Trecho selecionado>
Pode-se dizer então que os cidadãos de Moscou são 1,5 vezes melhores que os de Volgogrado, 2 vezes melhores que os cidadãos de Kursk e três vezes melhores que cidadãos da Carcóvia e Rostov-on-the-Don, porque durante a 2ª Guerra Mundial os alemães capturaram Carcóvia e Rostov 3 vezes, Kursk uma, mas jamais ocuparam completamente Stalingrado e jamais puseram os pés em Moscou. Claro, Petropavlovsk-Kamchatsky é população de traidores, os quais, quando nosso país combatia, lá estavam, em segurança, por trás do front.

Operação Barbarossa – Alemanha ataca a URSS (clique na imagem para aumentar)

Não há exagero algum: aquela ideia geral é partilhada pelos russos médios, sobre os eventos em curso para desestabilizar o mundo e nosso país hoje. Mas esse tipo de confusão não é fenômeno exclusivamente russo.
Na Ucrânia, o presidente Putin apareceu consistentemente à frente dos demais “candidatos”, quando pesquisas perguntaram “Em quem você votaria, se políticos estrangeiros pudessem concorrer com políticos locais, em eleições na Ucrânia?”.
Como se não bastasse, se, na Rússia, o índice de aprovação do governo Putin subiu para 80-85% depois que a Crimeia voltou a ser russa, na Ucrânia Putin venceu no primeiro turno, com 75-80% dos votos, essas eleições hipotéticas, todos os anos, durante cinco anos.
Recentemente conversei com um sociólogo meu amigo, que ainda faz esse tipo de pesquisa sem publicar os resultados, e ele diz que em 2014 Putin venceu outra vez, logo no primeiro turno, aquelas hipotéticas eleições na Ucrânia, e mantém praticamente sem alteração o índice de aprovação de antes. O que nós ouvimos cá, “do lado de cá”, é que metade dos cidadãos ucranianos acreditam sinceramente que o país está em guerra contra a Rússia e que “Putin, o amaldiçoado” inventou aquela guerra.
Além do mais, a Ucrânia não está simplesmente em guerra. Aquela guerra é vista pela parte da população que tem orientação pró-Europa como uma luta da democracia contra o totalitarismo: de tudo que é bom, contra tudo que é mau. E Putin encarna pessoalmente o “totalitarismo russo” e tudo que não presta. Pois mesmo assim... os ucranianos “democratas” só querem saber de Putin, para ser presidente deles!
A fraternidade das redes sociais russas frequentemente zomba dos compatriotas euro-obcecados, argumentando, com razão, que eles lá atribuem a Putin traços verdadeiramente divinos. É Deus. Sem a intervenção de Putin-Deus, nada teria acontecido, nem na, nem em torno da, Ucrânia. E ninguém parece dar-se conta de que a consciência das massas russas passa por processo muito semelhante. Mas ali a divisão no pensamento das massas é outra.

Linhas fornecidas>
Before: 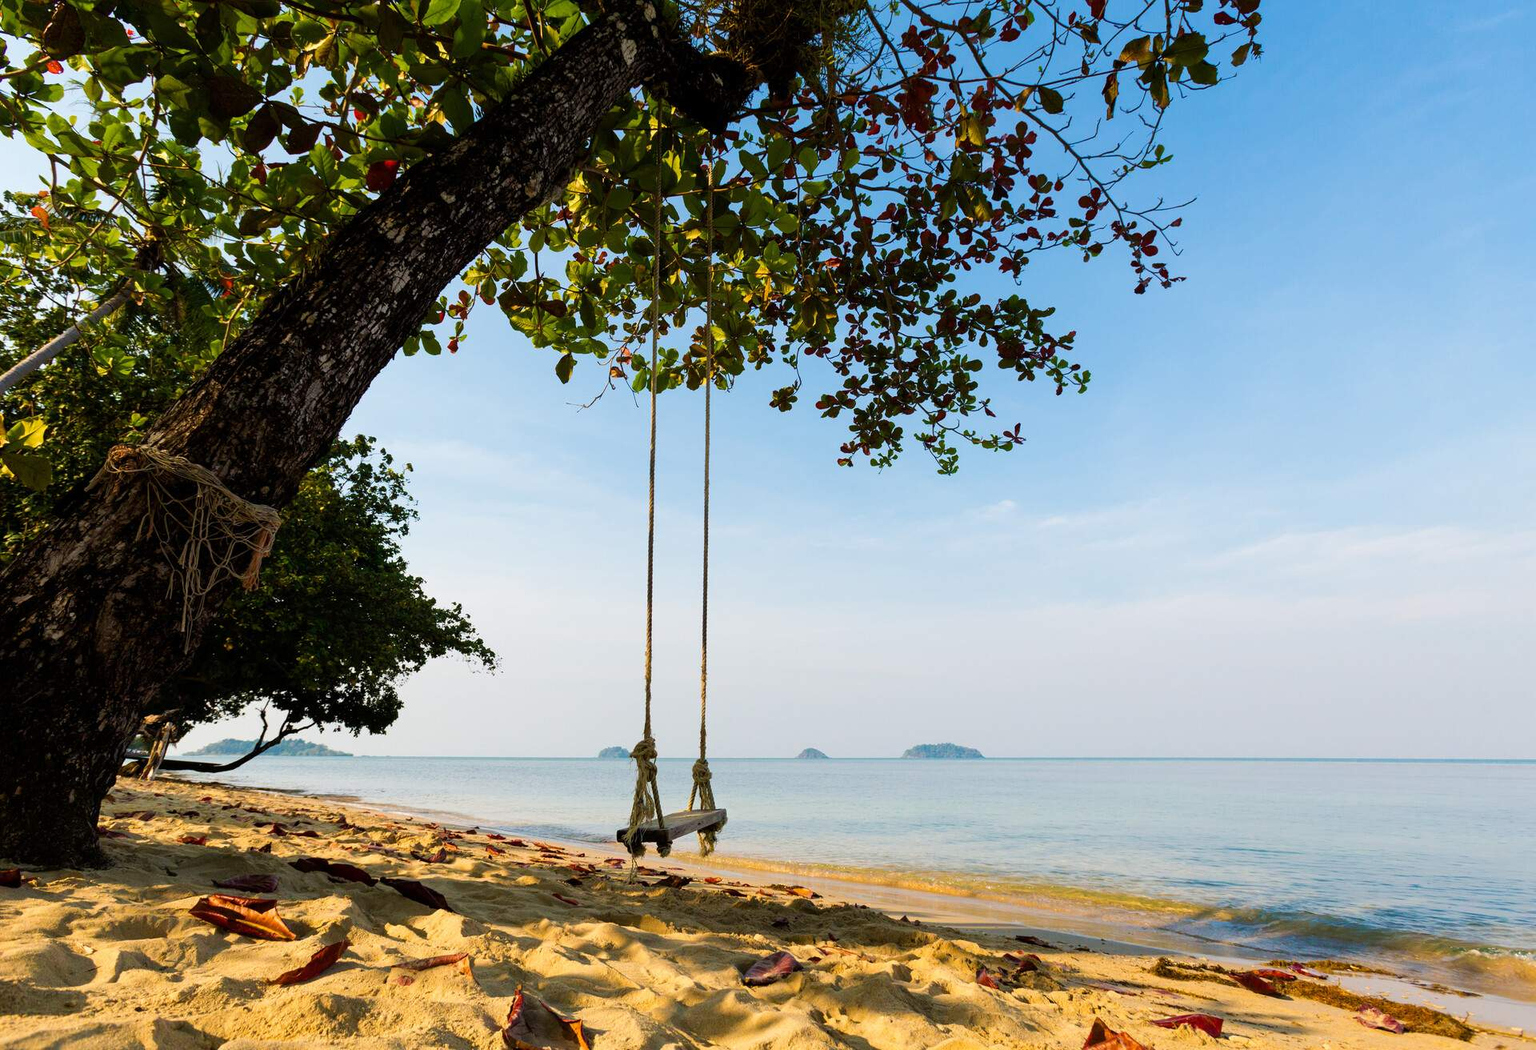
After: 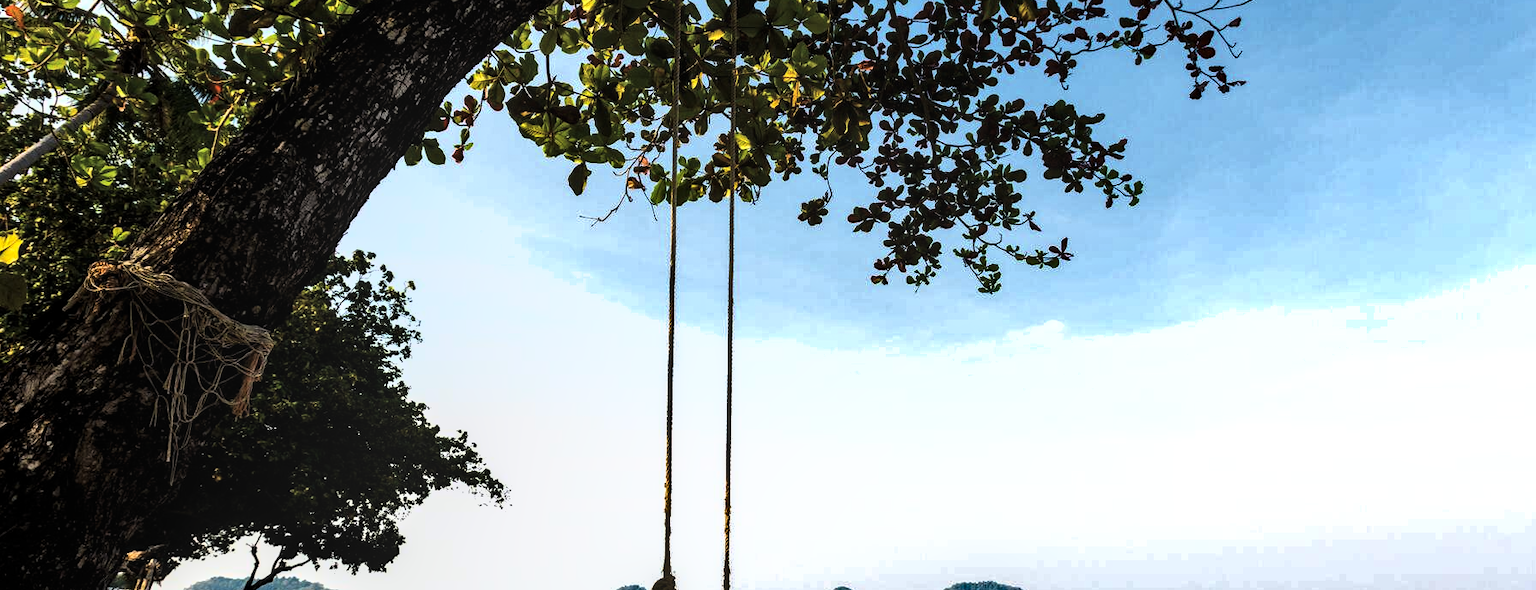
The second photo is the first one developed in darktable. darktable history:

...

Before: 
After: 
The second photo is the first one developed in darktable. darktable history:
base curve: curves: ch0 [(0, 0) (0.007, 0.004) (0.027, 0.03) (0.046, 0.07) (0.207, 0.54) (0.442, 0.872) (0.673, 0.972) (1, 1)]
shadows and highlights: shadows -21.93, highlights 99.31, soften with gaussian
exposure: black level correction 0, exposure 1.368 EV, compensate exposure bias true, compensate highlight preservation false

--

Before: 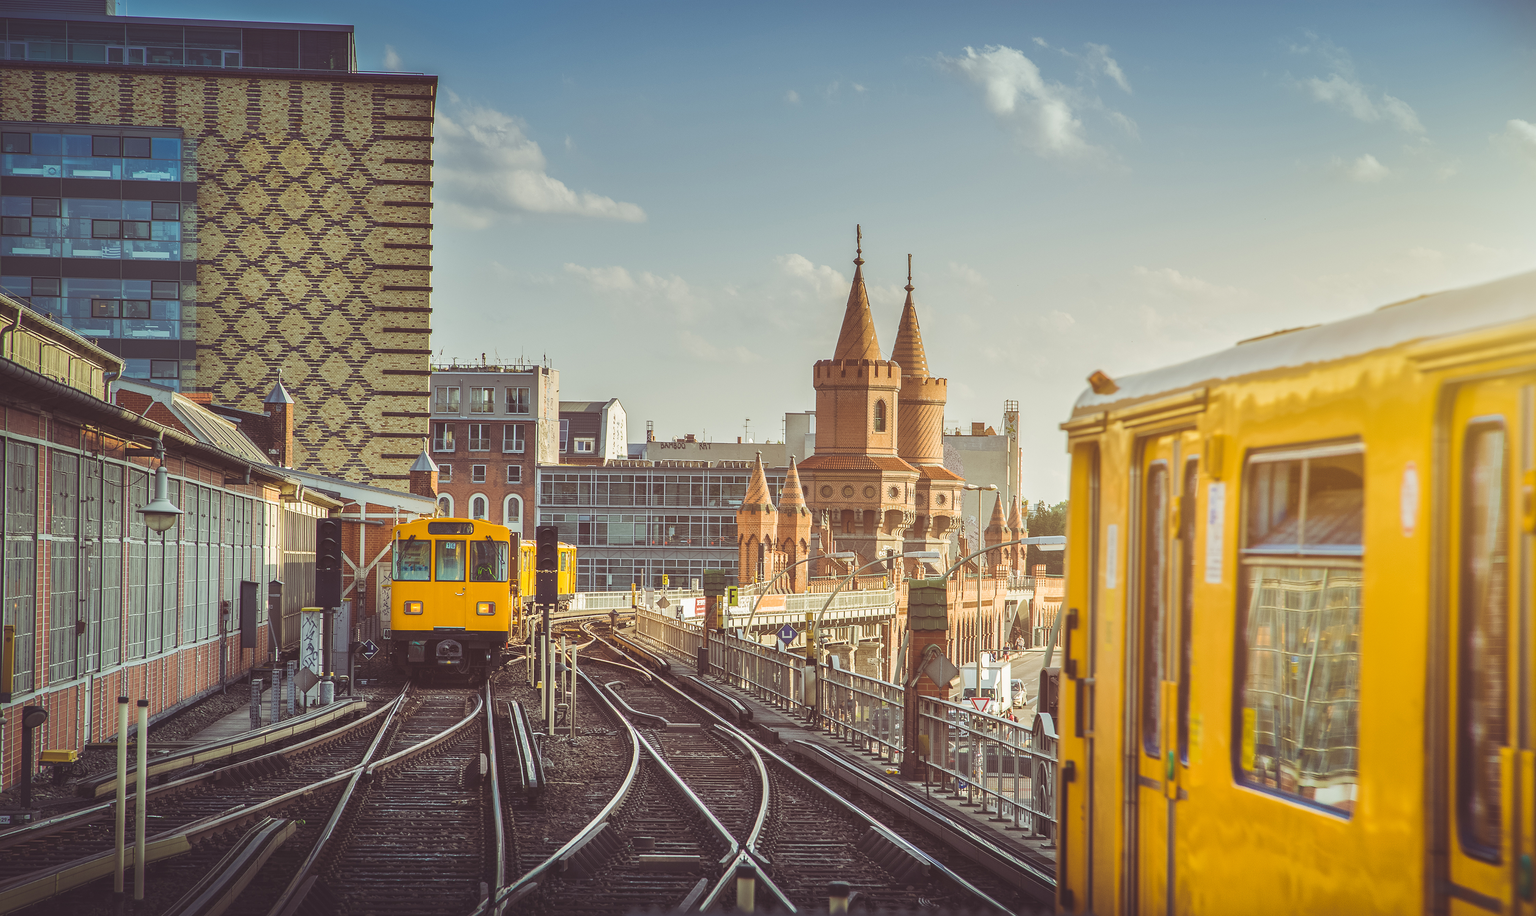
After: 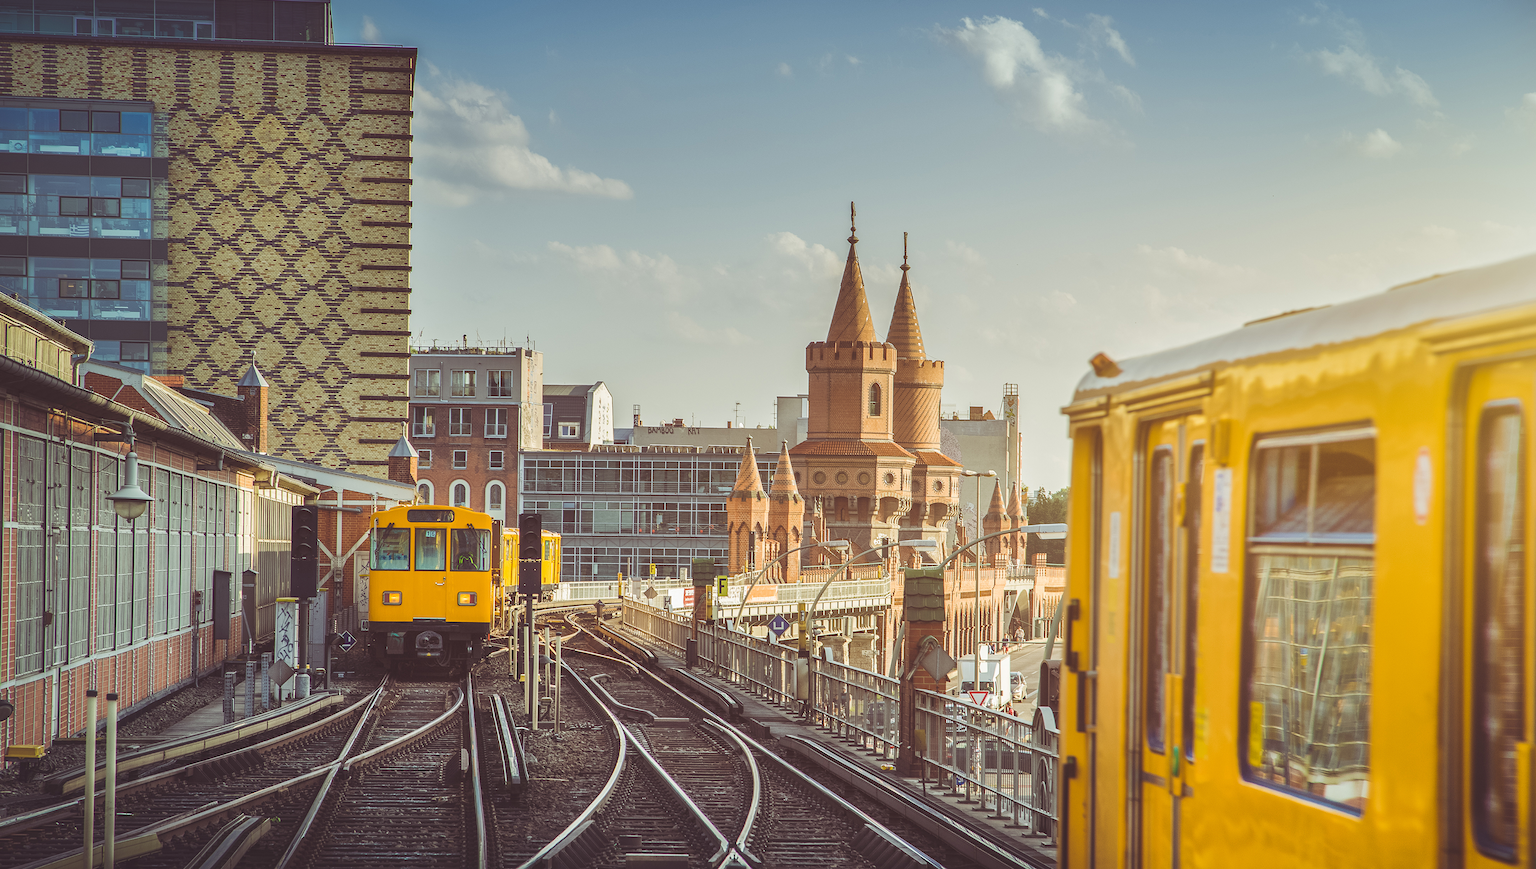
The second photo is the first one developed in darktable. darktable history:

O que se pede> Reproduza, sem nenhuma alteração, a parte do trecho selecionado que começa nas palavras "Operação Barbarossa –" e vai até logo depois de "fenômeno exclusivamente russo.".

Resolução da tarefa>
Operação Barbarossa – Alemanha ataca a URSS (clique na imagem para aumentar)

Não há exagero algum: aquela ideia geral é partilhada pelos russos médios, sobre os eventos em curso para desestabilizar o mundo e nosso país hoje. Mas esse tipo de confusão não é fenômeno exclusivamente russo.